------ EXCERPT TO READ
Slavery and Chocolate: Some Not-So-Sweet Truths

Every Valentine’s Day, Easter, birthday, and Christmas, many of us in the United States like to give chocolate to friends and/or family. Most of us look forward to getting that sweet goodness during those times of year.

For better or for worse, I’m about to sour that sweetness because of some ugly truths about slavery and chocolate.

Namely, there is a good chance that the chocolate you eat was made by slaves. But not just any slaves. Child labor.

A variety of sources have widely reported on how the three major American chocolate manufacturers—Hershey, Nestlé, and Mars (the makers of M&Ms)—all produce chocolate made with child labor. It has been a persistent problem, and a problem that isn’t getting resolved quickly.

Fortune Magazine best describes this problem in an article they wrote about the issue:
“The major chocolate companies—from Mars to Nestlé to Hershey—are heavily reliant on these countries for their cocoa supply. Most of the cocoa is produced on small farms by farmers living in extreme poverty. That poverty often leads to child labor. In 2001, after persistent media reports about child labor abuses and trafficking stirred outrage, the chocolate industry pledged to end the practices in Ivory Coast and Ghana by 2005. But progress has been slow.”
------------
WORK INSTRUCTIONS:
(a) Answer these questions about the article on slavery and chocolate:
(i) Which three major American chocolate manufacturers does it name?
(ii) By what year did the chocolate industry pledge to end the practices in Ivory Coast and Ghana?
(iii) Which magazine's article does it quote?
(b) Copy a passage from the article on slavery and chocolate word for word. Begin at the words "For better or" and stop after "slaves. Child labor.".
(c) Carry on the article on slavery and chocolate from the point where the text ends.
------ INFORMATION PROVIDED
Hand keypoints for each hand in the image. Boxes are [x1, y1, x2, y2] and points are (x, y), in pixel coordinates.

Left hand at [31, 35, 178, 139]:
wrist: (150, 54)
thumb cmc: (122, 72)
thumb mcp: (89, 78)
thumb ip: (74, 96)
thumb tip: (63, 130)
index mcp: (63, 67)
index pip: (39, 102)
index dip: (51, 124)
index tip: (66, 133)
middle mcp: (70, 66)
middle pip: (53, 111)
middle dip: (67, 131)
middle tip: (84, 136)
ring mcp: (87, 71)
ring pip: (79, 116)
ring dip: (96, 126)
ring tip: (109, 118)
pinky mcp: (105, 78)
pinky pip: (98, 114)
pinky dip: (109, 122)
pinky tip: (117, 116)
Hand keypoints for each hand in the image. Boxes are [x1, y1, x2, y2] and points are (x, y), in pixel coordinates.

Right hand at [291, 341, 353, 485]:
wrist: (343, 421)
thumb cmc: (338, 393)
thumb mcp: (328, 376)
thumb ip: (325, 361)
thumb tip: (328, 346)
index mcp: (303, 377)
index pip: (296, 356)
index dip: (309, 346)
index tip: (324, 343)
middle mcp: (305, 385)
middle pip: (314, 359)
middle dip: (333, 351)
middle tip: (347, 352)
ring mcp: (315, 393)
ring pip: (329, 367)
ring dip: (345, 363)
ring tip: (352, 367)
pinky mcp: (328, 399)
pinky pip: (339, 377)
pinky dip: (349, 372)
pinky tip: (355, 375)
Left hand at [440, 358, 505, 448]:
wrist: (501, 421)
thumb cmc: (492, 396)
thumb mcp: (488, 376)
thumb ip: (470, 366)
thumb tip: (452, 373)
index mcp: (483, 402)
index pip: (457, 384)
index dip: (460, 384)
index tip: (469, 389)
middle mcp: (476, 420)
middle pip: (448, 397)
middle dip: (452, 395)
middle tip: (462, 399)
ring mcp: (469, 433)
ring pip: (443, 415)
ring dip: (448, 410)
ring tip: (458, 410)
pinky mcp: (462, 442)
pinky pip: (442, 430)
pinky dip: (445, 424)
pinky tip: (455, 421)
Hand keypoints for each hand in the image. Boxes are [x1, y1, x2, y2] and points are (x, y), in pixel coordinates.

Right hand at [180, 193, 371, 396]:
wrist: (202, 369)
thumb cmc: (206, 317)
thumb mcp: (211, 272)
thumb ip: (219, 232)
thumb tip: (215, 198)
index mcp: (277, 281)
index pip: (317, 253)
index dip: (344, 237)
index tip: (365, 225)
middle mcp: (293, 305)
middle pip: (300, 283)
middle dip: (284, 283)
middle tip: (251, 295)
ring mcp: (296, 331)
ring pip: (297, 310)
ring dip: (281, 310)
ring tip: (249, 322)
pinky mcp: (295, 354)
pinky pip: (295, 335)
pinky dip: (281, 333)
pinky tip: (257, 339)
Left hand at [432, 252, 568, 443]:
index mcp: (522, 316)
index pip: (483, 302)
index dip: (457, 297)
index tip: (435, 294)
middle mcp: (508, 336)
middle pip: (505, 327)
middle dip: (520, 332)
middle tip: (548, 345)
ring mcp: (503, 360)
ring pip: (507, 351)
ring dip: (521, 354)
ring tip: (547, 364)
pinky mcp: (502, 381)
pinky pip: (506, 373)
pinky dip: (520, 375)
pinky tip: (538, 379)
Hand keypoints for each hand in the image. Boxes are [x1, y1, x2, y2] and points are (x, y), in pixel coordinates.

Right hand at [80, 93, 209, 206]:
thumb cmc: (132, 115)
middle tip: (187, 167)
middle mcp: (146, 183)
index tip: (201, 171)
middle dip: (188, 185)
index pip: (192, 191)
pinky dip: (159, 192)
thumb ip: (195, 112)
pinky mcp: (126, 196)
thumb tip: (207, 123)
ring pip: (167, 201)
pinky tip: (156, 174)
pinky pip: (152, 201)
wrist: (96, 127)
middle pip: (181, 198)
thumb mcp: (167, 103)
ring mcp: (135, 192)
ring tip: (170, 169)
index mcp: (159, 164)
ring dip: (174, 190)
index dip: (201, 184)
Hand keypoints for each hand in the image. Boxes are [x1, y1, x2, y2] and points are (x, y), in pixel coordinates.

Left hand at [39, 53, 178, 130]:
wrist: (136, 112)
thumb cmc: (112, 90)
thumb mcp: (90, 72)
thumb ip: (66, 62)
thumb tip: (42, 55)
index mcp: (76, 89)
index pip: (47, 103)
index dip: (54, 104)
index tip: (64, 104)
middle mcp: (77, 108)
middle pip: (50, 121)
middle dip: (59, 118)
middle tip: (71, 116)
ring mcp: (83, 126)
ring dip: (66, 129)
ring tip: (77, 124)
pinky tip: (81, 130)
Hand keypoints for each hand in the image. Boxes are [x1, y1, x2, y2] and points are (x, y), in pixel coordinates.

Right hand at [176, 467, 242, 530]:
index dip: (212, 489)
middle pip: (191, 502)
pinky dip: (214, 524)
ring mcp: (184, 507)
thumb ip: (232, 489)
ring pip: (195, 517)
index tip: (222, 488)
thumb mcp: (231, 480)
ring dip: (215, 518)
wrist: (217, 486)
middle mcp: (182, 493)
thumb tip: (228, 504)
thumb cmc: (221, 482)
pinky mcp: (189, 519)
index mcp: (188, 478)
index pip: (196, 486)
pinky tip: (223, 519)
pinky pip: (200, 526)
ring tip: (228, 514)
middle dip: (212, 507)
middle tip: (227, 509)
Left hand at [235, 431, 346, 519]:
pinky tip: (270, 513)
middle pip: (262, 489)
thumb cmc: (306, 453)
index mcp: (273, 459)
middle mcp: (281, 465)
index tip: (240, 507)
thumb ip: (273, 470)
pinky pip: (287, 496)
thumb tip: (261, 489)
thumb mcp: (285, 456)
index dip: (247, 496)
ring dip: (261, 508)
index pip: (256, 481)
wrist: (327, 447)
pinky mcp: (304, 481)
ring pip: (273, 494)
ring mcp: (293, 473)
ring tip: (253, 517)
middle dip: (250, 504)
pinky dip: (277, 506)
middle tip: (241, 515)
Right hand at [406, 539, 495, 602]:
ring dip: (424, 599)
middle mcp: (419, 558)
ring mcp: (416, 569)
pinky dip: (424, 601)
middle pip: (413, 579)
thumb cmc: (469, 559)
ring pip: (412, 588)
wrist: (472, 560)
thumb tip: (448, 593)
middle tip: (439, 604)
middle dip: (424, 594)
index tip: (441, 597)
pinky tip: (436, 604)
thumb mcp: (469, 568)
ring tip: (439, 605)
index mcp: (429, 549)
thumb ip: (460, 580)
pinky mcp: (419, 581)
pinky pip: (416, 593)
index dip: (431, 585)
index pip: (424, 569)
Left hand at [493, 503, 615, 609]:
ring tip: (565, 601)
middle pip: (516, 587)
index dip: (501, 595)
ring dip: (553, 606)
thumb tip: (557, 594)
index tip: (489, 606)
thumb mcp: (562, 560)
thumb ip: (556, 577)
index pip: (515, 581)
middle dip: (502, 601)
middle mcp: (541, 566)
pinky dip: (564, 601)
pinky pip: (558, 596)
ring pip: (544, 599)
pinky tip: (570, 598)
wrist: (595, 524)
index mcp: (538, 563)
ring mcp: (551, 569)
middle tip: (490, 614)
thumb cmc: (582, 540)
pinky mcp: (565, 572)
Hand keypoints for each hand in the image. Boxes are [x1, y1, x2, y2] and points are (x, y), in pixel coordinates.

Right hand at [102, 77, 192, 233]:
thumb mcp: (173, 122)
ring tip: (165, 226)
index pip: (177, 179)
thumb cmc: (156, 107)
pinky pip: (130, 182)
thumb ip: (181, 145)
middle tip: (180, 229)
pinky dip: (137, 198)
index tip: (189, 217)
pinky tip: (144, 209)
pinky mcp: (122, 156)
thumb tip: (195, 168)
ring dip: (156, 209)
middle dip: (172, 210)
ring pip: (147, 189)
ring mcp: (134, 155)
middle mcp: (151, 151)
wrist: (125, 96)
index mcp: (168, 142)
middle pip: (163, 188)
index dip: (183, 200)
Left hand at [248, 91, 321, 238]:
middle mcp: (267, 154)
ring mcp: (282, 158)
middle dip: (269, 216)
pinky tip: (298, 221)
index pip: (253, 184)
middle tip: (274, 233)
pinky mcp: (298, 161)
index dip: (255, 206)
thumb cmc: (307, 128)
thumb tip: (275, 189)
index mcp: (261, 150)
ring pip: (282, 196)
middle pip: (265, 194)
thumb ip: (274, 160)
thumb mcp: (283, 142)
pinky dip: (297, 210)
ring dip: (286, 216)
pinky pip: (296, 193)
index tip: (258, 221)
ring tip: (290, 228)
------------
RESPONSES IN ORDER:
(a)
(i) Hershey, Nestlé, and Mars
(ii) 2005
(iii) Fortune Magazine

(b)
For better or for worse, I’m about to sour that sweetness because of some ugly truths about slavery and chocolate.

Namely, there is a good chance that the chocolate you eat was made by slaves. But not just any slaves. Child labor.

(c)
To give context on just how slow the progress has been, the article said that the industry made the pledge to end child labor by 2005. Fortune wrote this in 2016. Yes, you heard it: twenty freaking sixteen, eleven years after these companies promised to get their acts straight.

These companies, among others, have repeatedly broken their promises to end these practices. This is unacceptable.

But what can we, as regular people, do to end these practices? Especially if we don’t have the power to singlehandedly end these practices of child labor?

We must start by voting with our wallets, by refusing to buy chocolate that is made with child labor. I know it is tempting to buy those Reese’s Peanut Butter Cups or a Nestlé Crunch when you’re about to check out at the grocery store or drug store, but we should do all that we can to resist this temptation. Even if just one of us refuses to buy chocolate made by slaves, that one person is taking is taking an important moral stand. But if millions of us take that stand, we can hurt the profits of these companies until such point that they hopefully turn their backs on child labor.

But that’s not the only thing we can do. If you are a restaurateur or a college that owns and operates your own dining services, you can refuse to use products in your food from chocolate companies that use child labor. If you are an educator, educate yourself and your students on the fact that slavery still exists and helps produce some of the food we eat. If you invest in stocks, refuse to invest in companies such as Hershey, Mars, and Nestlé—if people sell stocks (or refuse to buy stocks) from companies like these en masse, in protest of their child labor practices, that can effect much more change than what I can do on this small but growing blog. Regardless of what your profession is (if any), there’s a chance that you can do more than simply refuse to buy your favorite candy bar at the grocery store.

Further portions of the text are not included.